Witness This British Politician Crash and Burn in a Live Interview

Feb 24, 2015

A warning for anyone with a crippling fear of freezing up while public speaking or being interviewed: This gets awkward.

U.K. Green Party leader Natalie Bennett appeared on a London radio station Tuesday to unveil her party's manifesto ahead of the country's general election in May. Although the Green Party currently exists on the margins of national politics in the U.K., with just one elected member of parliament, it has big proposals to introduce a universal welfare payment or "citizen's income" of 72 pounds ($111) a week, and to build 500,000 public housing units.

The problem came when the interviewer, Nick Ferrari of London broadcaster LBC, asked how her party proposed to pay for all those new homes. Her answer—that it would remove tax breaks for private landlords—did not satisfy her interlocutor, who pressed the question as British interviewers tend to do. And that's when things began to get excruciating:

Ferrari: The cost of 500,000 homes, let's start with that. How much would that be?

Bennett: "Right, well, that's, erm... you've got a total cost... erm... that we're... that will be spelt out in our manifesto.

Ferrari: So you don't know?

Bennett: No, well, err.

Ferrari: You don't, ok. So you don't know how much those homes are going to cost, but the way it's going to be funded is mortgage relief from private landlords. How much is that worth?
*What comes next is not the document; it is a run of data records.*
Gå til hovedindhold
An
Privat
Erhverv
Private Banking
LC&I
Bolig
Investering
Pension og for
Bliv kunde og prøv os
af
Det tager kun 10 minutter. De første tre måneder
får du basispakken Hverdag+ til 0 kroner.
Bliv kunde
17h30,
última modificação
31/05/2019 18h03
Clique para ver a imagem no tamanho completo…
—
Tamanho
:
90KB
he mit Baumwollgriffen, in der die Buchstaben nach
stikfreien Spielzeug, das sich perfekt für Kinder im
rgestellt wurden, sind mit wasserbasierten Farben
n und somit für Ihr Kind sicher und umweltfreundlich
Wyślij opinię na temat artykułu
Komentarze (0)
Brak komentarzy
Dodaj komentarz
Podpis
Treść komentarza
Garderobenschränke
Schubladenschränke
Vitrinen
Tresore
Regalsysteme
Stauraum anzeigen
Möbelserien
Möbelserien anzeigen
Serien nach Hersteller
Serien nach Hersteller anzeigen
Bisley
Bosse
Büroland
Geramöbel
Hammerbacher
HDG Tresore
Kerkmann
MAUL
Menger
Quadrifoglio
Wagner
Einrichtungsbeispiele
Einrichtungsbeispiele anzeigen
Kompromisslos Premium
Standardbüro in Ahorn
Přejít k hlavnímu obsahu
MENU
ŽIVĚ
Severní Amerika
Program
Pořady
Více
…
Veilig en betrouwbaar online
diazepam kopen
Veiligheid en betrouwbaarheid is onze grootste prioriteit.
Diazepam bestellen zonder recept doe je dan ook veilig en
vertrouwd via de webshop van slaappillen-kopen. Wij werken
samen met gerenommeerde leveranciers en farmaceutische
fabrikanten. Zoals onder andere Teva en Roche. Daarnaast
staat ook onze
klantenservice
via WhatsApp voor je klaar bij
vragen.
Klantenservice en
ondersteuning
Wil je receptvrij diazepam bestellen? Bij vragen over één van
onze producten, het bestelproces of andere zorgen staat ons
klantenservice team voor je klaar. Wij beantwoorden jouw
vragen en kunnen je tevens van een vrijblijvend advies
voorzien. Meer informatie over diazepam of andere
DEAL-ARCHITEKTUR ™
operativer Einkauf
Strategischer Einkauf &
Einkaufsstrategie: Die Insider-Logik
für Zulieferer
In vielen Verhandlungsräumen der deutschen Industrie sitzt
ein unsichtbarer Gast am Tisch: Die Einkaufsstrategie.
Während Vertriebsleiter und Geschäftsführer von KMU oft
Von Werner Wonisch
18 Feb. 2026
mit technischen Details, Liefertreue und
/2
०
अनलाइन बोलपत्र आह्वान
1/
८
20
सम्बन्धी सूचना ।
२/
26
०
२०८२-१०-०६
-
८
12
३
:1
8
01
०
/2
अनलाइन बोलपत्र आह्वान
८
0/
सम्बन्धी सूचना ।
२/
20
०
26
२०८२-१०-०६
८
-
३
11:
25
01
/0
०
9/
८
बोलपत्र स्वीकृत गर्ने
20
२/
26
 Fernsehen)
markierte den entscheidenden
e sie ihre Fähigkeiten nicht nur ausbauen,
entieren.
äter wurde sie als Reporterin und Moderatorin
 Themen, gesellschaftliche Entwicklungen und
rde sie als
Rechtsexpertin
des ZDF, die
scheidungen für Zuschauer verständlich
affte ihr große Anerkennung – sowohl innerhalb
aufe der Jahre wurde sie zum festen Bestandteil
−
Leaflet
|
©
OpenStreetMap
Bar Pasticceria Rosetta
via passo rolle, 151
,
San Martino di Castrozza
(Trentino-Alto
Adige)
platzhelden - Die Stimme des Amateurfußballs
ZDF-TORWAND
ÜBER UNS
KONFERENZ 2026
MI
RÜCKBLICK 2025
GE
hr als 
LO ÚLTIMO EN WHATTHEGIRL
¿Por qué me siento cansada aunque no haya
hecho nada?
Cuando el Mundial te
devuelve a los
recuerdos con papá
Bennett: Right, well what we're looking at with the figures here. Erm, what we need to do is actually... uh......... we're looking at a total spend of £2.7... billion.

Ferrari: 500,000 homes, £2.7billion? What are they made of, plywood?

Bennett later apologized for suffering a "mind blank" during the LBC interview. "I am very happy to confess that and I am very sorry to the Green Party members who I did not do a very good job representing our policies on," she said. "That happens, I am human."